Não sou expert no assunto, claro. Sou apenas uma usuária que têm se beneficiado bastante do produto. Mas conversando com amigas da área de saúde e também com minha ginecologista, fiquei ainda mais segura ao saber que existem diversas pesquisas nessa linha defendendo o uso do coletor. Inclusive, acho que, assim como camisinha, o coletor menstrual deveria ser distribuído gratuitamente em hospitais públicos. Já imaginaram o impacto econômico positivo que essa “pequena” mudança de hábito traria para diversas mulheres?

Porém, não há como negar a grande resistência que muitas manas ainda têm em relação ao coletor.

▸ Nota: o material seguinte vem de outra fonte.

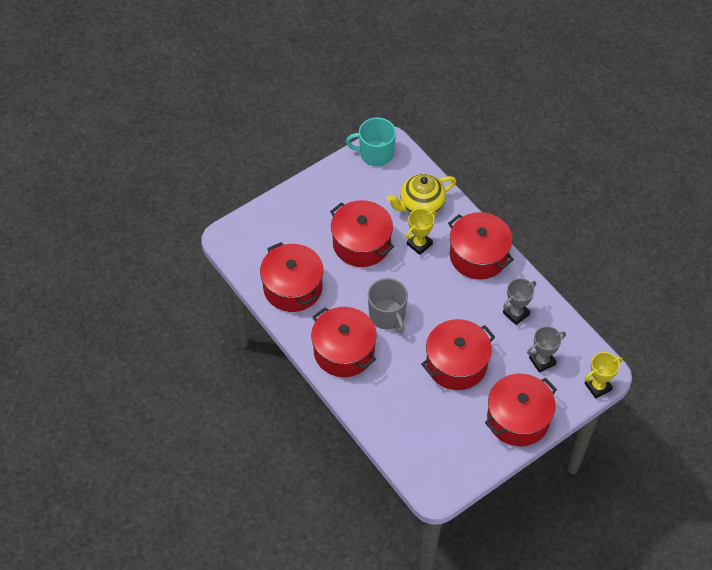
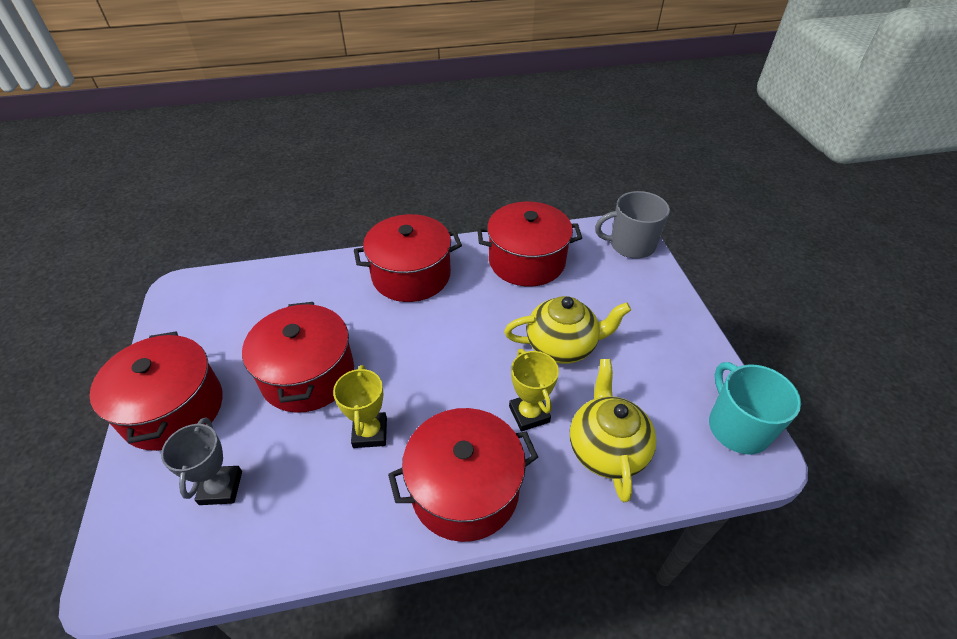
camera: 115 degrees right, 10 degrees down
(361, 244) = (562, 346): red pot -> yellow teapot
(375, 154) = (737, 427): turquoise mug -> turquoise mug turned 45 degrees counterclockwise
(387, 316) = (431, 331): grey mug -> grey mug (631, 245)
(516, 313) = (325, 492): grey trophy -> none
(598, 387) = (107, 552): yellow trophy -> yellow trophy (370, 433)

Desde que passei a usar (e propagar os benefícios) do coletor, rolou cada frase preconceituosa que fui obrigada a ouvir, viu? De “isso é uma violência com o seu corpo, ficar colocando esse negócio dentro de você” até “ai que nojo ter que pegar no sangue para tirar esse troço”. Whaaaat?

Vamos lá migas: violência é uma ameaça, intimidação, algo que compromete a integridade física ou psicológica e que é contrária ao desejo de quem a sofre. Pesado, né? Só que essa é a minha escolha, o meu corpo e não existe nada de “violento” em buscar outras formas de cuidar dele. Sim, cuidar. A menstruação é inerente a quase todas as mulheres e precisamos falar sobre ela, nos informar e cuidar de nossos corpos de forma consciente – não apenas seguindo uma imposição/normatização. E… oi? Nojo? O sangue é uma parte tão sua quanto a pele, o cabelo, as unhas. Parou com essa de nojo, blz?

Foi também conversando com minhas amigas que aprendi a respeitar ainda mais as escolhas das mulheres. Algumas estudam “Sagrado Feminino” e jogam o sangue na terra como forma de se reconectar com a natureza. Outras já tentaram usar coletor, mas não se adaptaram. Outras preferem o “tampão”. Outras preferem absorvente. E outras preferem nem menstruar. O massa é poder ser livre para tomar a decisão que melhor se encaixe no seu estilo de vida e nos seus objetivos.

Do micro pro macro, do individual para o social, do interno para o externo. Viram como toda mudança é mola propulsora para diversas outras transformações?

Conversem. Leiam. Pesquisem. Experimentem. Troquem informações. Voltem atrás se quiserem. Não se sintam culpadas. Libertem-se!